The Four Fundamentals
There are four basic flight maneuvers upon which all
flying tasks are based: straight-and-level flight, turns,
climbs, and descents.
In addition, the powered parachute (PPC) has a
unique characteristic, the pendulum effect, as covered
in Chapter 2. This chapter will cover the basic flight
maneuvers and how they are influenced by this pendulum
The PPC has two basic flight controls:
1. Throttle: used to adjust the vertical speed to
climb or descend
2. Steering controls: used to turn right or left
The wing design, angle of trim, and total weight determine
the PPC airspeed, which remains about the
same for most flight operations.
The vast majority of PPC steering is done via either
foot pedals or foot steering bars. However, some PPC
designs incorporate hand steering controls. In addition
to the mechanical hand or foot steering controls, the
steering line itself can be pulled directly or in combination
with the mechanical controls. For simplicity
of the information in this handbook, flight steering
controls will be addressed as foot controls. For those
PPCs with hand steering controls or steering lines that
are pulled directly, substitute “push the foot steering
control” with “pull the hand steering control” or “pull
on the steering line.”
While in the air, the throttle provides thrust and therefore
controls altitude; it is used to climb and descend.
Throttle changes will not measurably affect your airspeed.
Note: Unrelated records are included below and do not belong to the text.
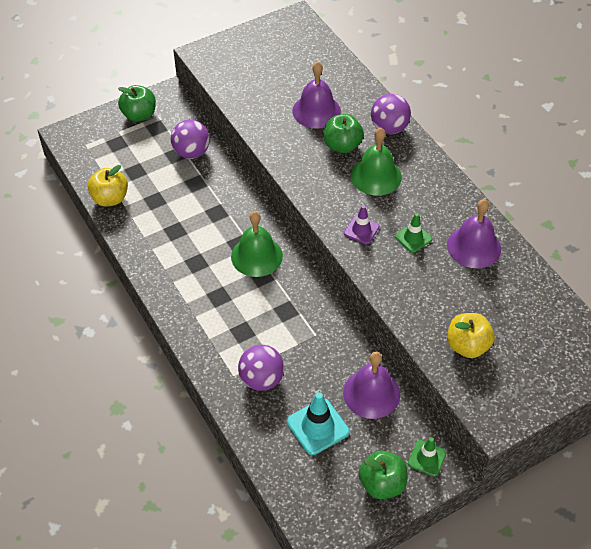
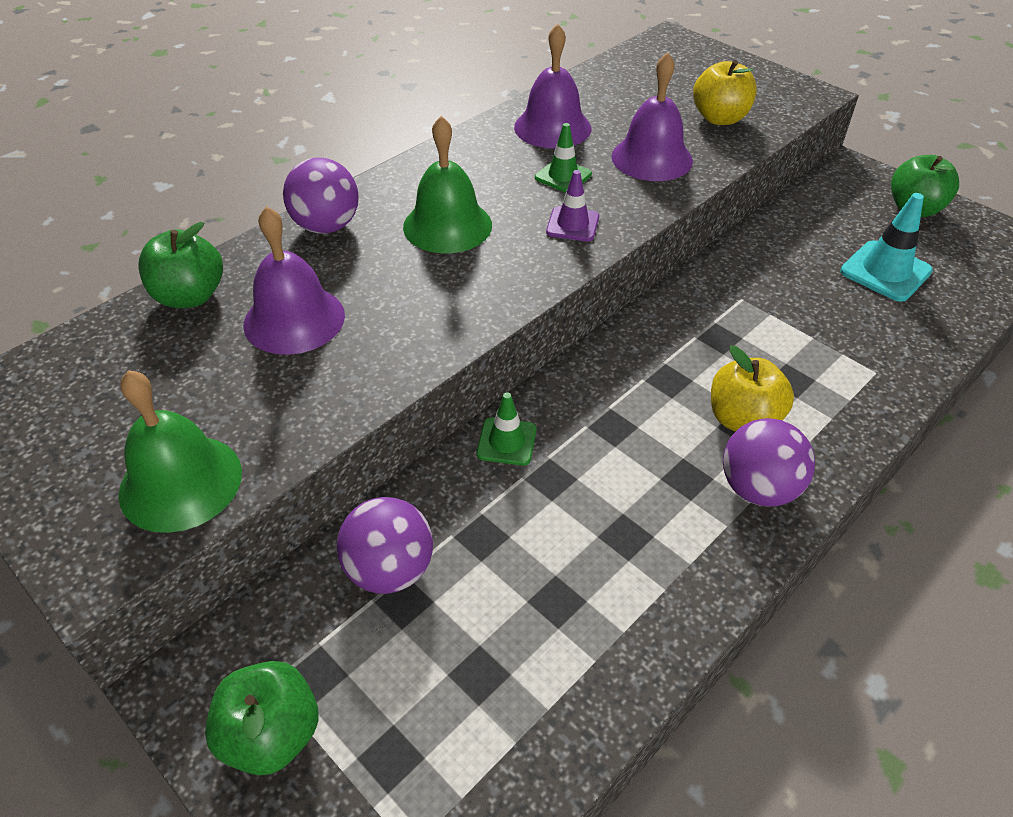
camera: 105 degrees left, 5 degrees down
yellow apple [87,165,128,207] -> yellow apple moved to [711,346,794,432]
green bell [231,211,283,277] -> green bell moved to [119,370,242,533]
purple ball [238,345,284,391] -> purple ball moved to [723,418,815,507]
green apple [324,114,364,153] -> green apple moved to [138,222,223,308]
purple bell [343,352,400,419] -> purple bell moved to [611,52,693,181]
green traffic cone [408,437,446,477] -> green traffic cone moved to [477,392,537,466]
The aircraft maintains about the same indicated
airspeed throughout your pitch angle and altitude
changes. There is less than a 1 MPH increase in speed
as the throttle is increased from gliding flight to level flight; not easily measured on the instruments or felt
by the pilot in the air.
Pitch angle changes in a PPC are similar to pitch
changes in an airplane being flown at a constant airspeed.
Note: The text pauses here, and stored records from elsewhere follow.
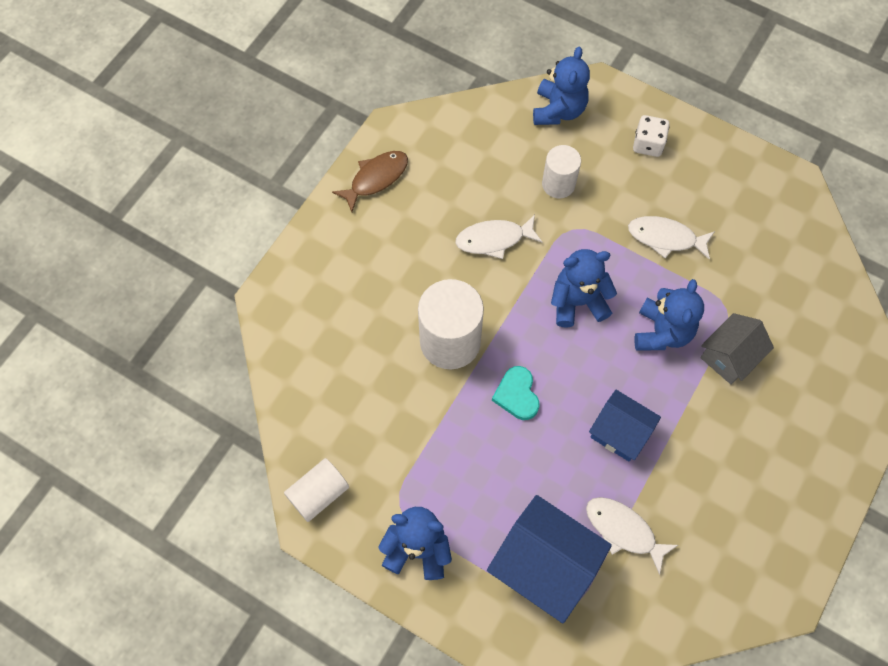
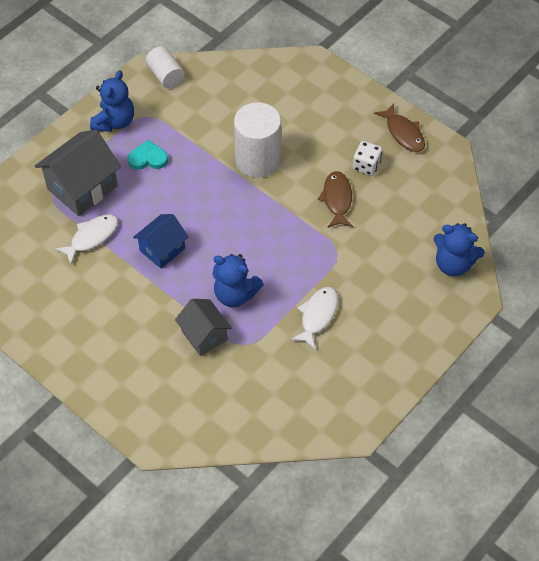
camera: 100 degrees right, 10 degrees down
white fish [455,215,542,259] -> brown fish [318,171,353,228]
blue house [487,495,612,623] -> grey house [35,130,121,216]
turquoise heart [492,366,539,420] -> turquoise heart moved to [128,140,168,170]
white cylinder [542,145,581,199] -> none
blue teddy bear [551,249,617,328] -> none
white dice [633,115,670,157] -> white dice moved to [353,141,382,176]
Assuming a typical 3-to-1 glide ratio for a powered
parachute, the pitch increases about 20 degrees
from gliding flight to level flight. The pitch would
increase an additional 20 degrees from level flight to
full power climb, assuming a three-to-one climb path
with a high powered engine. This total pitch change
of 40 degrees from glide to high powered climb is
significant and noticed by the pilot, passenger, and
observers on the ground. Throughout the large pitch
variations of the PPC, the PPC will continue to fly at
about the same airspeed, even with the engine off.
As you descend with the throttle retarded, the nose of
the cart is pointed more towards the ground while the
wing is overhead. As you climb, the nose of the cart
is pointed more towards the sky, and the wing appears
to be rotated in back of you. These are large pitch
changes. A common misunderstanding is that these
pitch changes, which can be as much as 40 degrees,
are a change of angle of attack. This is not the case.
The angle of attack stays almost constant for the same
weight and the same speed, but the pitch angle, especially
as viewed from the cart, changes dramatically.
On a PPC, the angle of trim is determined by the
suspension lines and set at the factory, but the cart
can rotate around the riser attachment point to the
cart. Generally, the angle between the cart and the
wing remains the same; both pitch together rotating
around the center of gravity of the complete aircraft.
Flying in good atmospheric conditions and using
smooth throttle applications can avoid additional
loading which results in slight increases in angle of
attack and speed.
A common, inappropriate use of the throttle is an
abrupt power application when the engine is at idle.
This abrupt application of throttle from idle to full creates a porpoising effect. Gradually increase the
throttle to full to avoid the abrupt porpoising.